The text prompt selects the task: transcription, summarization, speaker analysis, etc.

Voxtral repos use Mistral’s native layout (params.json, consolidated.safetensors, tekken.json). The auto-loader detects that layout, so -m is enough in normal CLI and server usage.

Python SDK:

from mistralrs import ChatCompletionRequest, MultimodalArchitecture, Runner, Which
runner = Runner(
which=Which.MultimodalPlain(
model_id="mistralai/Voxtral-Mini-3B-2507",
arch=MultimodalArchitecture.Voxtral,
)
)
response = runner.send_chat_completion_request(
ChatCompletionRequest(
model="default",
messages=[
{
"role": "user",
"content": [
{"type": "audio_url", "audio_url": {"url": "file:///absolute/path/clip.wav"}},
{"type": "text", "text": "Transcribe this audio."},
],
}
],
max_tokens=256,
temperature=0,
)
)
print(response.choices[0].message.content)

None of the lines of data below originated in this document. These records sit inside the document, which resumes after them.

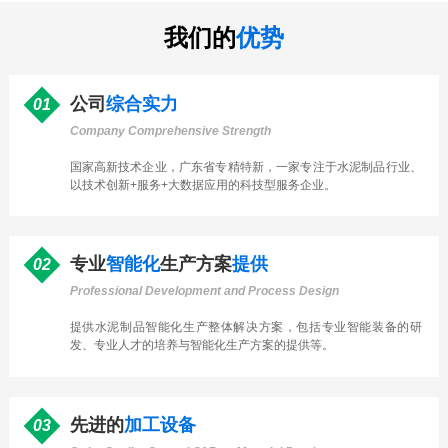
我们的
优势
公司
综合实力
01
Company Comprehensive Strength
国家高新技术企业，广东省专精特新，一家专注于水泥制品行业、
以技术创新+服务+大数据应用的科技型服务企业。
专业
智能化
生产方案
提供
02
Professional Development and Process Design
提供水泥制品智能化生产整体解决方案，包括专业智能装备的研
发、专业人才的培养与智能化生产方案的提供等。
先进的
加工设备
03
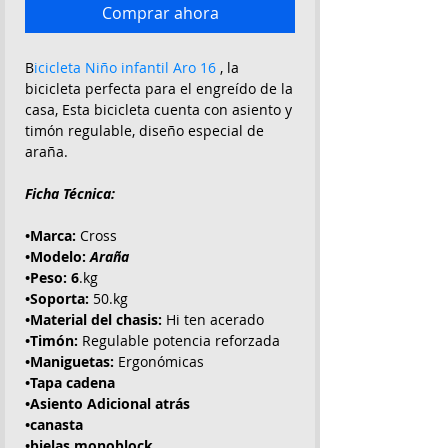
Comprar ahora
B
icicleta Niño infantil Aro 16
, la
bicicleta perfecta para el engreído de la
casa, Esta bicicleta cuenta con asiento y
timón regulable, diseño especial de
araña.
Ficha Técnica:
•Marca:
Cross
•Modelo:
Araña
•Peso: 6
.kg
•Soporta:
50.kg
•Material del chasis:
Hi ten acerado
•Timón:
Regulable potencia reforzada
•Maniguetas:
Ergonómicas
•Tapa cadena
•Asiento Adicional atrás
•canasta
•bielas monoblock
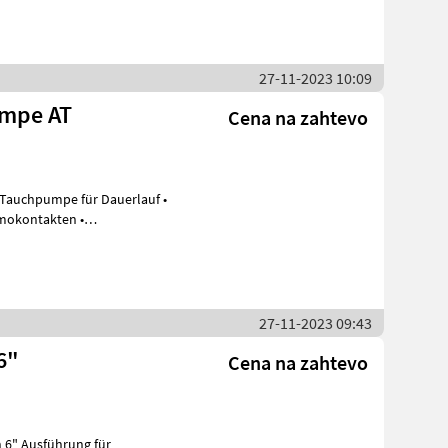
27-11-2023 10:09
mpe AT
Cena na zahtevo
auchpumpe für Dauerlauf •
mokontakten •
Dichtungssonde • Gummikabel 8, 00 m lang (optional 1
27-11-2023 09:43
6"
Cena na zahtevo
n 6" Ausführung für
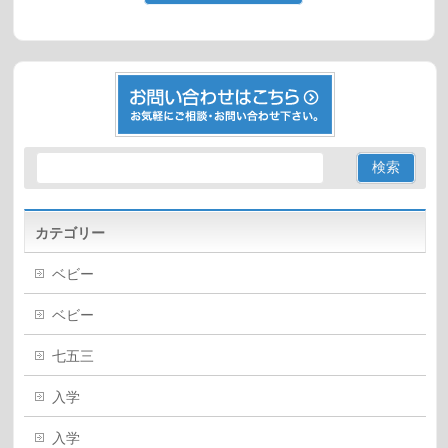
カテゴリー
ベビー
ベビー
七五三
入学
入学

/v1/audio/speech matches OpenAI:

Terminal window
mistralrs serve -m nari-labs/Dia-1.6B
Terminal window
curl http://localhost:1234/v1/audio/speech \
-H "Content-Type: application/json" \
-d '{
"model": "default",
"input": "[S1] Hello. This is a test of the text-to-speech system.",
"response_format": "wav"
}' \
--output out.wav

The response is raw audio bytes. Only wav and pcm are accepted for response_format; other OpenAI values (mp3, opus, aac, flac) return a validation error. voice, speed, and instructions are accepted for OpenAI compatibility but ignored.

Dia understands dialogue speaker tags such as [S1] and [S2], and nonverbal parentheticals such as (laughs) or (coughs). Use them in the input string when you want dialogue or expressive speech.

Python SDK:

import struct
import wave
from pathlib import Path
from mistralrs import Runner, SpeechLoaderType, Which
runner = Runner(
which=Which.Speech(
model_id="nari-labs/Dia-1.6B",
arch=SpeechLoaderType.Dia,
)
)
response = runner.generate_audio("[S1] mistral r s can generate speech locally.")
output_path = Path("out.wav")
pcm_ints = [int(max(-32768, min(32767, sample * 32767))) for sample in response.pcm]
with wave.open(output_path, "wb") as wav:
wav.setnchannels(response.channels)
wav.setsampwidth(2)
wav.setframerate(response.rate)
wav.writeframes(b"".join(struct.pack("<h", sample) for sample in pcm_ints))

Whisper-style models are not in the supported list. Voxtral is the closest analog.